New and Additional Studies
This appendix describes further short studies beyond those presented in the original CRUX manuscript that highlights other functions of CRUX
- Original CRUX manuscript:
CRUX, a platform for visualising, exploring and analysing cancer genome cohort data, by El-Kamand et al.

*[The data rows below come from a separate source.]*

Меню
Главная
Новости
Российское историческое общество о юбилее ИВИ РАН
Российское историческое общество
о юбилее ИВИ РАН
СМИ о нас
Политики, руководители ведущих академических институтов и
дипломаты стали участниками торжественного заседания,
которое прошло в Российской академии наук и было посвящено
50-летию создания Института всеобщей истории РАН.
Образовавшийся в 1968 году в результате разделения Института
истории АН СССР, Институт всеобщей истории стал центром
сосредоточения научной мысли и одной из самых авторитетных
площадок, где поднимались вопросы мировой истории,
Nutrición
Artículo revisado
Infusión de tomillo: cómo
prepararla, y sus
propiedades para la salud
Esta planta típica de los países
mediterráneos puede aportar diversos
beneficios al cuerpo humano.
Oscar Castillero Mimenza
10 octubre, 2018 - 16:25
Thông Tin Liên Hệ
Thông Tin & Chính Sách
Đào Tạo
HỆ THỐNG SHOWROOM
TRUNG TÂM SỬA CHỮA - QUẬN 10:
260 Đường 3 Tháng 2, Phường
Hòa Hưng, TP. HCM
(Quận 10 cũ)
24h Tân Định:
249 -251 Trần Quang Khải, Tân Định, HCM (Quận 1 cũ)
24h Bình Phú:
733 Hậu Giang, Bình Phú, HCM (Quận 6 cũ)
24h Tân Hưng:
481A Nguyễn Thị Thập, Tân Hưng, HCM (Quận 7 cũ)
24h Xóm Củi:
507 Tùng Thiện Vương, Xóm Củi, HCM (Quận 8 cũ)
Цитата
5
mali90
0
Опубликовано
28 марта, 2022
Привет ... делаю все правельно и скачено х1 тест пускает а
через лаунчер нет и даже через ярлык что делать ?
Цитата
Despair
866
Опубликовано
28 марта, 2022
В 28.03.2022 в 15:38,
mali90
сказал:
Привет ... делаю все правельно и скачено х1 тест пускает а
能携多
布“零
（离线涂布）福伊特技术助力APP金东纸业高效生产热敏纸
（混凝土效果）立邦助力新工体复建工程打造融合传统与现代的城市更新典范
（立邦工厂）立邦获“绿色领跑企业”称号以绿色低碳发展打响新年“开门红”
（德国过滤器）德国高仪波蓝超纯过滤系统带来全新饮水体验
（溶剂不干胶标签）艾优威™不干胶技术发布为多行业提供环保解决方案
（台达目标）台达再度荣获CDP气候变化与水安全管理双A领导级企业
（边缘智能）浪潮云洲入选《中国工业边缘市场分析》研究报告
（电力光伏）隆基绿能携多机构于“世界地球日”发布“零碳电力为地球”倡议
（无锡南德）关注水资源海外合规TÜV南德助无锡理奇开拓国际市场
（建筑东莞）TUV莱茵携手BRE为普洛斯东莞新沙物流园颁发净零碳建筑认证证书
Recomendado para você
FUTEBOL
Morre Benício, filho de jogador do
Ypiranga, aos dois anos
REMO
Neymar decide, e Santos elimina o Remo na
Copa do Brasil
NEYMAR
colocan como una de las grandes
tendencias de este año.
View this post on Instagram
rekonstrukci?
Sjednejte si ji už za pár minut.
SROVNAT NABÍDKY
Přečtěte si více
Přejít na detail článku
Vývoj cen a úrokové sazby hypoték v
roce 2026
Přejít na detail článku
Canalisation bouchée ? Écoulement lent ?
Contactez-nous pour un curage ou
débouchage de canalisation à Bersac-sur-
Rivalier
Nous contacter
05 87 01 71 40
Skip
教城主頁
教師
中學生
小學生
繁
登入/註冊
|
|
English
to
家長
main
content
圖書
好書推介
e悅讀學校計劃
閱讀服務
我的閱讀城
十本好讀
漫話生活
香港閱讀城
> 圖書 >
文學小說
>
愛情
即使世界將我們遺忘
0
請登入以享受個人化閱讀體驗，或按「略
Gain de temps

Identifying key copy number variants (CNVs) in a tumour cohort dataset
Rationale: Somatic CNVs are a hallmark of many tumours, driving large-scale numerical differences in DNA, resulting in alterations to gene dosage and expression. GISTIC2 is a well-established tool for assessing the CNV landscape of a cancer cohort, identifying genomic regions harbouring recurrently amplified and deleted genes. CRUX can use GISTIC2 processed data (which are publicly available for TCGA datasets) to visualise CNV and add clinical detail annotations for further interactive explorations. To keep CRUX lightweight and easy to install, CRUX does not run GISTIC2 itself, and instead offers pre-compiled GISTIC2 data for TCGA cohorts. For researchers wishing to generate GISTIC2 results on their cohort, we recommend using GenePattern (available online at www.genepattern.org).
Dataset: Inbuilt TCGA GISTIC2 results for both GBM (n = 273 with matched WGS) and breast carcinoma (n=960 with matched WGS) were used.
Analysis and Observations: Here, the TCGA GISTIC2 data was imported into CRUX, then the GISTIC-Plot module was used to create tabulated summaries and data visualisations highlighting potentially important CNVs (Supplementary Fig. S1A). The chromplot visualisation (Supplementary Fig. S1B) revealed the highest G-Score peak, a measure of CNV amplitude and recurrence, which corresponded to EGFR amplification in GBM; the second strongest CNV signal was a deletion in the CDKN2A-containing 9p21 region. Four other smaller peaks were noted with G-scores between +0.5 and +2. An analysis of the TCGA breast carcinoma cohort CNV data showed strong signals of HER2 / ERBB2 amplification, well described in breast carcinoma (Supplementary Fig. S1C).
Outcomes: CRUX visualised several CNV events that are known drivers of cancer development, including CNVs affecting EGFR in GBM and ERBB2 (HER2) in breast cancers.
Figure S1. Cohort-level visualisation of copy number alterations from GISTIC2 results using CRUX. (A) Integration of CNV data from TCGA glioblastoma (GBM) and TCGA breast carcinoma (BRCA). Inbuilt GISTIC2 datasets for the TCGA GBM and BRCA cohorts were selected, leading to automatic generation of ‘chromplot’ visualisations. These are plots of the G-Scores (a metric integrating CNV recurrence and amplitude) which indicate the likely importance of CNVs in a cohort. (B) Selecting the GBM cohort in CRUX produced visualisations showing peaks corresponding to the characteristic EGFR amplification. (C) Visualisation of invasive breast carcinoma CNV data reveals peaks that notably correspond to HER2 / ERBB2 as well as 11q13.3 amplification, which contains driver genes such as CCND1 and EMS1.